Leith Anderson, president of the National Association of Evangelicals, wrote the following article last week in in Time Magazine. He recently traveled to the CAR on behalf of the U.S. State Department, along with a Roman Catholic Cardinal and the President of the Islamic Society of North America. The trio was chosen because the religious make-up of CAR is 52 percent evangelicals, 29 percent Catholics and 15 percent Muslims. The following are his comments:

It’s not easy to explain what’s been happening. And, not everyone agrees to any explanation. The best chronology begins with a corrupt and failed central government that has been accused of injustice and incompetence. A rebel group called Seleka swept across the country with brutality and established a new government with a new president. The new president didn’t last long. An anti-balaka militia organized [itself] for protection and retaliation against the Seleka and have been accused of further brutality. A transitional government has been established, but it is poor, weak and often overwhelmed.

We heard stories that break your heart. Thousands killed, often with machetes; widespread rape, destruction of homes, shops and villages. There were 36 mosques in Bangui; now there are seven. One man told us that 13 of his brothers were burned to death the same day. Another told about a hand grenade thrown into a group of people while they prayed. The National Highway was closed by all the unrest, so trucks and supplies can’t access the country. Villagers have fled into the bush out of fear; their villages are empty, and no crops are being planted. One million people have fled the country or are internally displaced. There is a refugee camp at the little airport that swelled to 100,000.

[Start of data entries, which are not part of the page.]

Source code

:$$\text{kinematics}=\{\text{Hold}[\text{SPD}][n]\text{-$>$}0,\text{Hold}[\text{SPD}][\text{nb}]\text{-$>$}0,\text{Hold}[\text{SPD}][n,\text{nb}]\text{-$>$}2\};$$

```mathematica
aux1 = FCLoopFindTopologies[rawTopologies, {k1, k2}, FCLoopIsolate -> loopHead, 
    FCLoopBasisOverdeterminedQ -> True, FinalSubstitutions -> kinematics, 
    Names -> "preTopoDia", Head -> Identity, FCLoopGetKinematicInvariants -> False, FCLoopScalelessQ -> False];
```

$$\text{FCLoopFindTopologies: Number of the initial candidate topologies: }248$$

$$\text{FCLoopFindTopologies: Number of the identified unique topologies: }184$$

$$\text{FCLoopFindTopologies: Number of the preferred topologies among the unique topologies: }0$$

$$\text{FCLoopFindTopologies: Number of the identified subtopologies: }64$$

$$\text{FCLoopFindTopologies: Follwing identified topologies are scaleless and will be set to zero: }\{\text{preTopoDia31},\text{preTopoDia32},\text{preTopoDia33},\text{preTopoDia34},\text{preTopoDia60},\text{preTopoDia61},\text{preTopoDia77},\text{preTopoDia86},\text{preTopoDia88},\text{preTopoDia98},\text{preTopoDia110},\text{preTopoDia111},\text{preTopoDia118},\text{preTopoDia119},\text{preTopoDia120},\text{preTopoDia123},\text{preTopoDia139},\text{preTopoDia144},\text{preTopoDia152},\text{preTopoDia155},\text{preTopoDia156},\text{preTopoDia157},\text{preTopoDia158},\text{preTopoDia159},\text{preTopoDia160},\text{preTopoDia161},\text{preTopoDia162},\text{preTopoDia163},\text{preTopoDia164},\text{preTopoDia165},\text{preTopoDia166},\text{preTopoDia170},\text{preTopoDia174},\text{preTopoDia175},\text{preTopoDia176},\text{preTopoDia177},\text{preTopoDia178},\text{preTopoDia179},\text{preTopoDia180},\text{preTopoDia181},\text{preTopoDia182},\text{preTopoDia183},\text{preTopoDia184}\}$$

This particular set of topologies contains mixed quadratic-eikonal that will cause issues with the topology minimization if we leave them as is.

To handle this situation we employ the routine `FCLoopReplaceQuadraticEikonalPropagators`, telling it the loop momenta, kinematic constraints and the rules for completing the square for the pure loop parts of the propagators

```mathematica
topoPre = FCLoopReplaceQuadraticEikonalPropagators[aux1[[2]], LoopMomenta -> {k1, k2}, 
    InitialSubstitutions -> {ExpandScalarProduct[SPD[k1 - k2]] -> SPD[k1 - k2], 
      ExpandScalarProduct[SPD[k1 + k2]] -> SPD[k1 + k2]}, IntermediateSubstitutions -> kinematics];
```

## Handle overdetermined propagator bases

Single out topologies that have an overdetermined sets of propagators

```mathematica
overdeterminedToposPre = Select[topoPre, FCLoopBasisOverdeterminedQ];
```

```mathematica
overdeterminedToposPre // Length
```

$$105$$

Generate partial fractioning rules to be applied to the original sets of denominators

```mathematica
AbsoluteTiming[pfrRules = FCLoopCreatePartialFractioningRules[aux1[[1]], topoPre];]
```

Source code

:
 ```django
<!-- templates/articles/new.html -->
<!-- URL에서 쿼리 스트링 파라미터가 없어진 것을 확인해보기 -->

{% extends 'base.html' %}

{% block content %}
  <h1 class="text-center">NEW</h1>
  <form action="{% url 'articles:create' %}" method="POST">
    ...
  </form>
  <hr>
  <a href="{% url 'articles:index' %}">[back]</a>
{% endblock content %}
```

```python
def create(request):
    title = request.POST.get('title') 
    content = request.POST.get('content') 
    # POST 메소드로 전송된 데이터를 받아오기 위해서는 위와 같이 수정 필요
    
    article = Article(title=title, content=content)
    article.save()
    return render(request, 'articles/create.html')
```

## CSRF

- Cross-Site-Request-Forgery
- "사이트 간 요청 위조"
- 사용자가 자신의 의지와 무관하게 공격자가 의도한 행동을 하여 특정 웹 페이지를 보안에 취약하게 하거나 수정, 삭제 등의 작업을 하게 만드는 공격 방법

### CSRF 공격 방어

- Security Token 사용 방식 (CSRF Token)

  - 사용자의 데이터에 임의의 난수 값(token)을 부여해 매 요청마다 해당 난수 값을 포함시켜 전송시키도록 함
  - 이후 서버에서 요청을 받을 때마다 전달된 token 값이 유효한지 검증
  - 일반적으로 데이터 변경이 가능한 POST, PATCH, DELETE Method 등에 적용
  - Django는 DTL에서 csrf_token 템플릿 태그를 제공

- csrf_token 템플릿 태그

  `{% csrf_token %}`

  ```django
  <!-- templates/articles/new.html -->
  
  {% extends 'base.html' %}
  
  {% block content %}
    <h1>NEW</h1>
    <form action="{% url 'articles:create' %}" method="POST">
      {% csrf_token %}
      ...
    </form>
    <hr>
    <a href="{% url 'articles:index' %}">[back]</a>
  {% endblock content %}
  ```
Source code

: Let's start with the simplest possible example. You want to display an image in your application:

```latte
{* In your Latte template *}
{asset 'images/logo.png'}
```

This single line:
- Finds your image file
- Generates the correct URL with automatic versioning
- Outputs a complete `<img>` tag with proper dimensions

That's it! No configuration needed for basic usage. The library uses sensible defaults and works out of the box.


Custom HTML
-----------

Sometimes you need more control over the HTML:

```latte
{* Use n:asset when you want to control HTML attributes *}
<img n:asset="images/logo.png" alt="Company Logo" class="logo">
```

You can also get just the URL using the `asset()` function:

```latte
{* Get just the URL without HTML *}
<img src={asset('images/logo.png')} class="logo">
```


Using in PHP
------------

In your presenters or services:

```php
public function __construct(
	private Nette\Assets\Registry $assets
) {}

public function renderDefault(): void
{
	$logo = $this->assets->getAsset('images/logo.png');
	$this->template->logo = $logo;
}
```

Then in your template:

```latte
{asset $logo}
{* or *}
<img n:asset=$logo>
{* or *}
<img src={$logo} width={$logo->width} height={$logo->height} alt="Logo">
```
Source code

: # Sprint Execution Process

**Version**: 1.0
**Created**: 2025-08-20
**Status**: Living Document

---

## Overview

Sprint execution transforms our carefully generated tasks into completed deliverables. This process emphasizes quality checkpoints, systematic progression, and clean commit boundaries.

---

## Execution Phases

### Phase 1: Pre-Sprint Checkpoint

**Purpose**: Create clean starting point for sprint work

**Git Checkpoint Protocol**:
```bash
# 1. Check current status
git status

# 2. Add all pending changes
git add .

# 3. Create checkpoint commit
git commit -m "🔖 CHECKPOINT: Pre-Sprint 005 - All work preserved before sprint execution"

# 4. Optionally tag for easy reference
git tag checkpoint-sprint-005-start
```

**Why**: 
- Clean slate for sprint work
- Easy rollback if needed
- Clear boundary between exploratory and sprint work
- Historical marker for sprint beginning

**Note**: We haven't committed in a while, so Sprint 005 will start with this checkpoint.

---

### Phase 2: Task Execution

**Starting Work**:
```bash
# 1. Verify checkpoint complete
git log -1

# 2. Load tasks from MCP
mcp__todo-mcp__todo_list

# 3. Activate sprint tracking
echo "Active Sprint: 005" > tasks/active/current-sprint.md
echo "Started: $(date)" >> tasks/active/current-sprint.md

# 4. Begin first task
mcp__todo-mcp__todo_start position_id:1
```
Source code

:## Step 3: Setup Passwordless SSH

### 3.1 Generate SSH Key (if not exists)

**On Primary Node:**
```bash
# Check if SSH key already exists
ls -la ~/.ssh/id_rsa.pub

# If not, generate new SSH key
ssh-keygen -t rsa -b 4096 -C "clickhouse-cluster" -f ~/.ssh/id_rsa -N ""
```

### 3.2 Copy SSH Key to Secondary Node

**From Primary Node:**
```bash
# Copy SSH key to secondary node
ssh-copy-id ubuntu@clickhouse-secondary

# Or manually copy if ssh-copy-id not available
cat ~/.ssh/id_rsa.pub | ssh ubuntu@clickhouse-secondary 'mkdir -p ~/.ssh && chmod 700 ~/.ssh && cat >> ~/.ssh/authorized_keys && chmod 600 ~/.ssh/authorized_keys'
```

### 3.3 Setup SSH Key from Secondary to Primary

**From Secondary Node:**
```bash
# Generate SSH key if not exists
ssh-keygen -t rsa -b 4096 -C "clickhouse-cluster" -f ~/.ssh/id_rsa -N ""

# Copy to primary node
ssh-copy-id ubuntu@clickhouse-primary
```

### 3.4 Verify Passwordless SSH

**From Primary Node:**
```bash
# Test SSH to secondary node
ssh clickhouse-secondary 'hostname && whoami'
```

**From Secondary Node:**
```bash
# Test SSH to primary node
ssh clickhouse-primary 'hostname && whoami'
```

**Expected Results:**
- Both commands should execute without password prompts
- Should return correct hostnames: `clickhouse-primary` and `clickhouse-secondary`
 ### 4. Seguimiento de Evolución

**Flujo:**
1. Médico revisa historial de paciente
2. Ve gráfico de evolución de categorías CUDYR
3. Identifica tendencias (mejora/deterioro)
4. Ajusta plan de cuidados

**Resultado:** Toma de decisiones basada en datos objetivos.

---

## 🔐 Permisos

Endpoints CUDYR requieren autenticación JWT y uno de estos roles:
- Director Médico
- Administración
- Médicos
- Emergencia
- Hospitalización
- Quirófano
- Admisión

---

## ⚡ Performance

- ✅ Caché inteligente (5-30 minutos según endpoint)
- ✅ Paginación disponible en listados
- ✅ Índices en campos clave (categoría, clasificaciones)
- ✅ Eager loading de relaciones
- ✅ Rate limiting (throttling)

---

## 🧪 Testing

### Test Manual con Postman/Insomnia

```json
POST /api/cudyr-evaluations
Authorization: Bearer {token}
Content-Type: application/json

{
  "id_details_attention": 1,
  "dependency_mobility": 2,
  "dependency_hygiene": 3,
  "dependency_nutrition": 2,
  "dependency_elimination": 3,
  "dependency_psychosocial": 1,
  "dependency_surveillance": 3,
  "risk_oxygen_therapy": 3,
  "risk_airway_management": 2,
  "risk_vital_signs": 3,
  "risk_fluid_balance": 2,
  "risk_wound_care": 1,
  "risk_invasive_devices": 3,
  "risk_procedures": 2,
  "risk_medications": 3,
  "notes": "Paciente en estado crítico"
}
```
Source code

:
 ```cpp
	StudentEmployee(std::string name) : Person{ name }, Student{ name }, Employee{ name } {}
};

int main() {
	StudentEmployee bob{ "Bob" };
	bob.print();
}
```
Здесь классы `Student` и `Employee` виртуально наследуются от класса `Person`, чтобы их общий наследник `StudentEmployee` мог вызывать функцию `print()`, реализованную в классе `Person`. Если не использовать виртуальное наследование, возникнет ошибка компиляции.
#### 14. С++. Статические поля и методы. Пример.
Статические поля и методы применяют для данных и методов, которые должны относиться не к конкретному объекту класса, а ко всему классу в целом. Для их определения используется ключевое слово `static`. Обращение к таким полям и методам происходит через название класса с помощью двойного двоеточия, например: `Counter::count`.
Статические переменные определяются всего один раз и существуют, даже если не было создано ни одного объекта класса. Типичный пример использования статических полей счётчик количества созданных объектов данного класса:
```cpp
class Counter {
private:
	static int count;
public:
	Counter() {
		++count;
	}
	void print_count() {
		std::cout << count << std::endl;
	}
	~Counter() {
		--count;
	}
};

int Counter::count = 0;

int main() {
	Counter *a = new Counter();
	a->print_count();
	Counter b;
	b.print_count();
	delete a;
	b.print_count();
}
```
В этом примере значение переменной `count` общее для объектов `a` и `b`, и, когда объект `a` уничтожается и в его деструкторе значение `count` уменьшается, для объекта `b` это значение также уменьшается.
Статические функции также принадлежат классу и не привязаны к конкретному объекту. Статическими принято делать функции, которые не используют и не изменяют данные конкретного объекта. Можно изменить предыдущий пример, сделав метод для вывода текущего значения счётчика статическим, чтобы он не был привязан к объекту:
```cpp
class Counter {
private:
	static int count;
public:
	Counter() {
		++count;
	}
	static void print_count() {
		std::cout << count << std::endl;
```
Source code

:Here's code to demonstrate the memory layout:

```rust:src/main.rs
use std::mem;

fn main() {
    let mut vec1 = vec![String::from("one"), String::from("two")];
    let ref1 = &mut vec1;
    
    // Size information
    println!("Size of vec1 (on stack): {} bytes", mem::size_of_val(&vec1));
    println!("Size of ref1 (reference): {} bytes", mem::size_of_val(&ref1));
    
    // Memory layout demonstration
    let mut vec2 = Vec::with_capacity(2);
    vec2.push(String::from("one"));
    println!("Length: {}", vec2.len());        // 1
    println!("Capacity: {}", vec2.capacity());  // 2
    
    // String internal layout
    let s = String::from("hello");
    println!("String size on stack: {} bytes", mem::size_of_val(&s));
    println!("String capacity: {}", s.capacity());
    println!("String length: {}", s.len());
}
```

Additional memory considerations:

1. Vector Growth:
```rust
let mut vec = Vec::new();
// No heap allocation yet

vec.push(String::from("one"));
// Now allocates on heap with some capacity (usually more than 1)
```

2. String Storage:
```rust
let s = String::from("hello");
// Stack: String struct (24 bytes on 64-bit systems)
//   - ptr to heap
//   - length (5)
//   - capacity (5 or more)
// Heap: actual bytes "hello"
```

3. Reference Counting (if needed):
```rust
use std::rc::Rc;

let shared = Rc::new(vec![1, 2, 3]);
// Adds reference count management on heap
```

Seeds for planting are not available; some will be imported from Cameroon, but they are also in short supply and giving priority to their own farmers saying that any surplus will be sold to CAR. There is threat of wide-scale famine. Before all this CAR was one of the poorest nations in the world with people living on less that $2 per day. Current shortages are inflating food prices. In Bangui, the capital of CAR, chickens are selling for $12 each. (To make a comparison: If you earn $50,000 a year in the United States, it would cost you over $800 to buy one chicken for your family.)

Some say that this is a religious battle between Christians and Muslims. It is a common assertion in our western press. I can see why they say this, since there are similar lines politically, demographically and religiously. However, the leaders we talked to in CAR insist this is not a religious war. To the contrary, the religious leaders are the loudest most courageous voices against the violence and the strongest promoters of peace.

As we sat in the ambassador’s residence, one of the militia representatives said that the people of CAR have not made God the priority. He said that most important in the Central African Republic is for the people of the nation to turn their hearts and actions to God. His prayer was that human tragedy would turn into spiritual renewal.

I am deeply disturbed by the hypocrisy of our own culture to racism. We can take such swift action against the offensive comments of an NBA team owner made in private, while we show little to no concern for Africans starving, suffering, and being slaughtered in CAR. Wouldn’t it be amazing if NBA Commissioner Adam Silver took that 2.5 million he is fining Donald Sterling, added several million more from any other owner or player in the NBA who ever made a racist comment in private, and then sent it to help our brothers and sisters in CAR? That would be an incredible statement! Back to reality- let us pray for CAR, financially help the aid organizations working there, enlighten our elected representatives, and do whatever we can to keep this tragedy on the world stage.